▶ [LA CONSIGNE]: Transcrivez sans rien changer la partie de la critique du recueil de poésie qui s'ouvre sur les mots « Certes le constat » et s'achève sur « perdre de vue. ».

À l’heure où le mythe de la poésie s’apprête à rejoindre les anciennes pratiques de l’expression, ses recueils continuent de nous interroger à la fois sur ce qu’on dit et sur la manière de le dire.

Ce fort recueil nouvellement imprimé (180 pages bien remplies) ne propose pas une leçon de choses, mais il est tellement bien construit, et construit pour qu’on y pense, que l’invitation à en suivre le cours ne saurait se refuser.

Certes le constat initial pourrait paraître au moins mélancolique : à savoir que « l’on est peu de chose au regard du destin. » Mais le secret de la « page blanche » n’en est pas un : Yolaine Blanchard y avance plus vite que nous, ce qui nous contraint à la rattraper pour ne pas la perdre de vue.

Et c’est facile. Pas seulement grâce au langage, qui est celui de la poésie dite traditionnelle, mais parce que la sincérité est au rendez-vous, tant au niveau du contenu, toujours à fleur de peau malgré la joie, que de ses vers soigneusement comptés, rimés selon nécessité et si proches du sens qu’ils contiennent que rien de ce que le poète dit ne nous échappe.

Ainsi, l’histoire qui nous est ici contée (car il s’agit bien de conter sous le sceau de la confidence) est celle que les êtres proches apportent en entrant ou en passant. Cette proximité, que nous connaissons tous en principe, est riche de révélations et de nuances. L’amour devient alors le fil conducteur. Et cette histoire qui a mal commencé avec ce destin qui nous rapetisse prend de l’ampleur, on tourne les pages avec intérêt, « gourmandise » dit le poète, non sans en avoir apprécié toutes les possibilités.

▶ [ENTRÉES]:
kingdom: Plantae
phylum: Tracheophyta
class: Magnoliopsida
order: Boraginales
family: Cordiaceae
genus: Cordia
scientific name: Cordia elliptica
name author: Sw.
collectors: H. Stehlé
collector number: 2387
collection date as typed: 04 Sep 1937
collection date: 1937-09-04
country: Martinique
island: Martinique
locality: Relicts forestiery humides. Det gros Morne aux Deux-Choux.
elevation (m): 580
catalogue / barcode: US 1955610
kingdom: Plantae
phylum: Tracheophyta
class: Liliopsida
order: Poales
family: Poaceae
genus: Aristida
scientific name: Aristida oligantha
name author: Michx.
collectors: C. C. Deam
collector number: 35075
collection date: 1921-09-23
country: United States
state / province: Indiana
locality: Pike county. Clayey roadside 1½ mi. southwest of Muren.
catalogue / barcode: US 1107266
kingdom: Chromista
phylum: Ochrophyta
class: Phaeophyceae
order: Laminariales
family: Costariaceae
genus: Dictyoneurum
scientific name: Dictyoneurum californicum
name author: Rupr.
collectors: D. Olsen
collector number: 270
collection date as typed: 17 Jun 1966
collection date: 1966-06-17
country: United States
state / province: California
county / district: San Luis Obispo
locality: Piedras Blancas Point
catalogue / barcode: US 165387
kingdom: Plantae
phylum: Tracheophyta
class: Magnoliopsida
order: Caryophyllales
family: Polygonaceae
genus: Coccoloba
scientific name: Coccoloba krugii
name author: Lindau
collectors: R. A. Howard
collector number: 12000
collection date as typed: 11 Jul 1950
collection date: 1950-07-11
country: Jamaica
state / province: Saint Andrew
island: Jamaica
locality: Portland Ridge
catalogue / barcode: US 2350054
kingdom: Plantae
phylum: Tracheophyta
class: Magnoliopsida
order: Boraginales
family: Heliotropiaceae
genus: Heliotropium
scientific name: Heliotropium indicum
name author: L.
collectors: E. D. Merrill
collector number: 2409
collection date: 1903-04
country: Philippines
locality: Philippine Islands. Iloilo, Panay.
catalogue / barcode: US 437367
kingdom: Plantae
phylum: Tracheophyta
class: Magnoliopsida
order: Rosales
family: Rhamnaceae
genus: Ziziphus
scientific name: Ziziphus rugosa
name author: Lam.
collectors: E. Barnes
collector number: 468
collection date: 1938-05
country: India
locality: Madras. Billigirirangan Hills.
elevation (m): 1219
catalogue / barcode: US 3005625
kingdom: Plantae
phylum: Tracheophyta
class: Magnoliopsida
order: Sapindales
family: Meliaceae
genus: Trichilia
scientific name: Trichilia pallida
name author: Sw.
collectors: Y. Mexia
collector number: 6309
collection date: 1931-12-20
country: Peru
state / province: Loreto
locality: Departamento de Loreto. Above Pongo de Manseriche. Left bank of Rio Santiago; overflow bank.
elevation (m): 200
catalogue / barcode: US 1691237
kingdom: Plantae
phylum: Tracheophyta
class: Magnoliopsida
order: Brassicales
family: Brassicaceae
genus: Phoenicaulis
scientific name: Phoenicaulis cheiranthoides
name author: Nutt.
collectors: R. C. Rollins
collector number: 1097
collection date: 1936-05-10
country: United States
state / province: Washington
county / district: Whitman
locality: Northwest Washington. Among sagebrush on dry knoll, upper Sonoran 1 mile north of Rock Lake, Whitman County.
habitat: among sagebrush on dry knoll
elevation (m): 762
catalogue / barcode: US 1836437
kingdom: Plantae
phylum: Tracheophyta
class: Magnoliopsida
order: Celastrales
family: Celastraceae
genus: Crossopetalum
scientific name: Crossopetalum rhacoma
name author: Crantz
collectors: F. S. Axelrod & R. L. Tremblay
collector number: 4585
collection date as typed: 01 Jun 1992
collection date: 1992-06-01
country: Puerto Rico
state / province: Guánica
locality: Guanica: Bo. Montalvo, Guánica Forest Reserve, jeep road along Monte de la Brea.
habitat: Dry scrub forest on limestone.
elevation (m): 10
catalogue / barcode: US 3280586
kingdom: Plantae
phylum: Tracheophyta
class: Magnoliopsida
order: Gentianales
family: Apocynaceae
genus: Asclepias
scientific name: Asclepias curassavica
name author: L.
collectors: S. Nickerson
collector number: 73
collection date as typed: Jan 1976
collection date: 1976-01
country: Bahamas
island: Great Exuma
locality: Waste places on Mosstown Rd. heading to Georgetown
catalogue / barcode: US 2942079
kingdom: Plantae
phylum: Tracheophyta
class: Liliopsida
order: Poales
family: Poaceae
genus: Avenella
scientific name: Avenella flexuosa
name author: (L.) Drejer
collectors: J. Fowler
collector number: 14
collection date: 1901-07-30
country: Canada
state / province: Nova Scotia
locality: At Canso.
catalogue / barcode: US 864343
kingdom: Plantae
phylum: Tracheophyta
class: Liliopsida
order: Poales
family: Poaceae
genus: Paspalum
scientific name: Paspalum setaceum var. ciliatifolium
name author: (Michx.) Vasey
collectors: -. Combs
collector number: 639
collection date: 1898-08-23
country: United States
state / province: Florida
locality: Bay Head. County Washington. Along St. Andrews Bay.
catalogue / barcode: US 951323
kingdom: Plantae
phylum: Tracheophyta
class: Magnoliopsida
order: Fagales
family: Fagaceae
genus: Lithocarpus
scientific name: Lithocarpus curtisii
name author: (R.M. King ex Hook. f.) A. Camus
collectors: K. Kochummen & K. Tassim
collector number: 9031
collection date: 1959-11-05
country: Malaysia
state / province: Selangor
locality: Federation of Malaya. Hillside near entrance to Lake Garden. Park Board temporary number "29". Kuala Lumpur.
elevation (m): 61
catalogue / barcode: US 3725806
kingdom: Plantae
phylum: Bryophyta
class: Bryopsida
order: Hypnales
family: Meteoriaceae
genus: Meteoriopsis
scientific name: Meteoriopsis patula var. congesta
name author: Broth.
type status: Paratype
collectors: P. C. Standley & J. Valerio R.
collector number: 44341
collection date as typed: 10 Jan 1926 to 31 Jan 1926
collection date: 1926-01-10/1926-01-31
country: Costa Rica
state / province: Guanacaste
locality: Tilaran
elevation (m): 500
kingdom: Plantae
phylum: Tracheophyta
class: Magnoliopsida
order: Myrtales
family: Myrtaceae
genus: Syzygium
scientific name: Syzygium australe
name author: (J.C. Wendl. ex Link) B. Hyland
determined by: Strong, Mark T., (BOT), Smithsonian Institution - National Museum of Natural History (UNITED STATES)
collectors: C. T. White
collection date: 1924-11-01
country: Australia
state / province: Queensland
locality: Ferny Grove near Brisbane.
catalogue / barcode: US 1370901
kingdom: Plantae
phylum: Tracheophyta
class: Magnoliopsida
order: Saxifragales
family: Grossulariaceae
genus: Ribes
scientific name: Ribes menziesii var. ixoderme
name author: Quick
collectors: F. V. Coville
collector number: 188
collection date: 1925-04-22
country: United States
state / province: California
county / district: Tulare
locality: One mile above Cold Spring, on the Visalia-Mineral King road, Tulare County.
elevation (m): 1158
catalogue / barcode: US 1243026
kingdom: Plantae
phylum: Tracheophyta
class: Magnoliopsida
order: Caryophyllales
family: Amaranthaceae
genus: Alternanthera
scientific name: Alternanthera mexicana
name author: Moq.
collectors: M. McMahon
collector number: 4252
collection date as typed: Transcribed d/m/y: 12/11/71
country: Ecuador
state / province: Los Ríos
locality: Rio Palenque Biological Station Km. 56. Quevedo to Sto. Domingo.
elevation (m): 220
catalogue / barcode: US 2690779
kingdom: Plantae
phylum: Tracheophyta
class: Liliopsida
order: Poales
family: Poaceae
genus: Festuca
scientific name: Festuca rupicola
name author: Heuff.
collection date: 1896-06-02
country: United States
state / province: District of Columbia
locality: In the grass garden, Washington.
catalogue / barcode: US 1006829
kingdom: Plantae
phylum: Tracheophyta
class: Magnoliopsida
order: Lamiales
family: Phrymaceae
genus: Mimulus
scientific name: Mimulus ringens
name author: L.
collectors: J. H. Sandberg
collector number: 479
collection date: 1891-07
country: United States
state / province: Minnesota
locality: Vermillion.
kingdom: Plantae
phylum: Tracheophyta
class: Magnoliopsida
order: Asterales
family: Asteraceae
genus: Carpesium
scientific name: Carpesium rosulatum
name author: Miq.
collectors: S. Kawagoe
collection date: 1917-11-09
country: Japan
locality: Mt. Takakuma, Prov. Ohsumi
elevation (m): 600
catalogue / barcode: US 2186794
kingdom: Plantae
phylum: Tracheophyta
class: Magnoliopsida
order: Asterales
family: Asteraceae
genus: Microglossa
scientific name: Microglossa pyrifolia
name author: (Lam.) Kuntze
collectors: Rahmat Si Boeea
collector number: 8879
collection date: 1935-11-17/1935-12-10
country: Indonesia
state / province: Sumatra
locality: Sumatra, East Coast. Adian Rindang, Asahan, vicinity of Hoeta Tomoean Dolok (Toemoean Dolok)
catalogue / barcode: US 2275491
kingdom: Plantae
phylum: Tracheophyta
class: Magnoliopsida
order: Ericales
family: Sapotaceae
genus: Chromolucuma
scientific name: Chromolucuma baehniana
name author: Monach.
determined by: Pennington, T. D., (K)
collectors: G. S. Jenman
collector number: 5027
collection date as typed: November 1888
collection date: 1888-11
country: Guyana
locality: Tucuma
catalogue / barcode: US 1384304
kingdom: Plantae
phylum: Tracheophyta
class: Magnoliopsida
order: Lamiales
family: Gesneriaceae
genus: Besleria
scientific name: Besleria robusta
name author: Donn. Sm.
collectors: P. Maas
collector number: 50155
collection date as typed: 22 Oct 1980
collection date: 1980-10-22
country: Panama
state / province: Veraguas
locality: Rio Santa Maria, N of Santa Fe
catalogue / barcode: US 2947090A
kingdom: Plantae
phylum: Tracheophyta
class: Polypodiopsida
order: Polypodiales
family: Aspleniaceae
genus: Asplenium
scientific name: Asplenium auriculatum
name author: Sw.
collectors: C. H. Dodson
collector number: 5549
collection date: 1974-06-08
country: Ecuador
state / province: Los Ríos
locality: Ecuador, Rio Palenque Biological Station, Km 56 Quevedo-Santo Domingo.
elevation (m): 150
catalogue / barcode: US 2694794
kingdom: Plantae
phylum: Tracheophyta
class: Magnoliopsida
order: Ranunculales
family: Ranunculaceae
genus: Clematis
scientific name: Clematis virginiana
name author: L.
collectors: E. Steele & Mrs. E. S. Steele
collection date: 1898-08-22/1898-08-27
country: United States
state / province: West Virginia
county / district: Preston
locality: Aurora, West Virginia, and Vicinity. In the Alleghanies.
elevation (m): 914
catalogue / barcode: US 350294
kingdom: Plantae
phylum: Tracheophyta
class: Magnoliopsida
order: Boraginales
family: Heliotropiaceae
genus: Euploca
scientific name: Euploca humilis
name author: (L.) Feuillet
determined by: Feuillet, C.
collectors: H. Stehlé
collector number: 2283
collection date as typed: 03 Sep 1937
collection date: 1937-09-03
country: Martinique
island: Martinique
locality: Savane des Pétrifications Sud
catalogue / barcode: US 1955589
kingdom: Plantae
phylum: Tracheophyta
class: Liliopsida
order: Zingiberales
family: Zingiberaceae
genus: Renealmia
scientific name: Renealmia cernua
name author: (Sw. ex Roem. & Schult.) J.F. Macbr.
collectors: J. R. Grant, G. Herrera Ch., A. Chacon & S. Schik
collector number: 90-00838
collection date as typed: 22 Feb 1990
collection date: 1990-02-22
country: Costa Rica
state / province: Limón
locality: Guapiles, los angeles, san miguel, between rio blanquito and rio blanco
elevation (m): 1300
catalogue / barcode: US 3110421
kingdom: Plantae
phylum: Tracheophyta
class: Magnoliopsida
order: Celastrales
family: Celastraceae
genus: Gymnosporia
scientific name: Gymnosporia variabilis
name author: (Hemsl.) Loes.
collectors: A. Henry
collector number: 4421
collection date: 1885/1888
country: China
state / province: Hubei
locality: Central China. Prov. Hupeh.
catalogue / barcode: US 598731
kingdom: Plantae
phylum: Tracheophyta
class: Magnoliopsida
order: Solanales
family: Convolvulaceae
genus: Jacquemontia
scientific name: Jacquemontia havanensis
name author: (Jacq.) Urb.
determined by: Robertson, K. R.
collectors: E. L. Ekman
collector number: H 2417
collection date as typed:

▶ [SOLUTION DÉTAILLÉE]:
Certes le constat initial pourrait paraître au moins mélancolique : à savoir que « l’on est peu de chose au regard du destin. » Mais le secret de la « page blanche » n’en est pas un : Yolaine Blanchard y avance plus vite que nous, ce qui nous contraint à la rattraper pour ne pas la perdre de vue.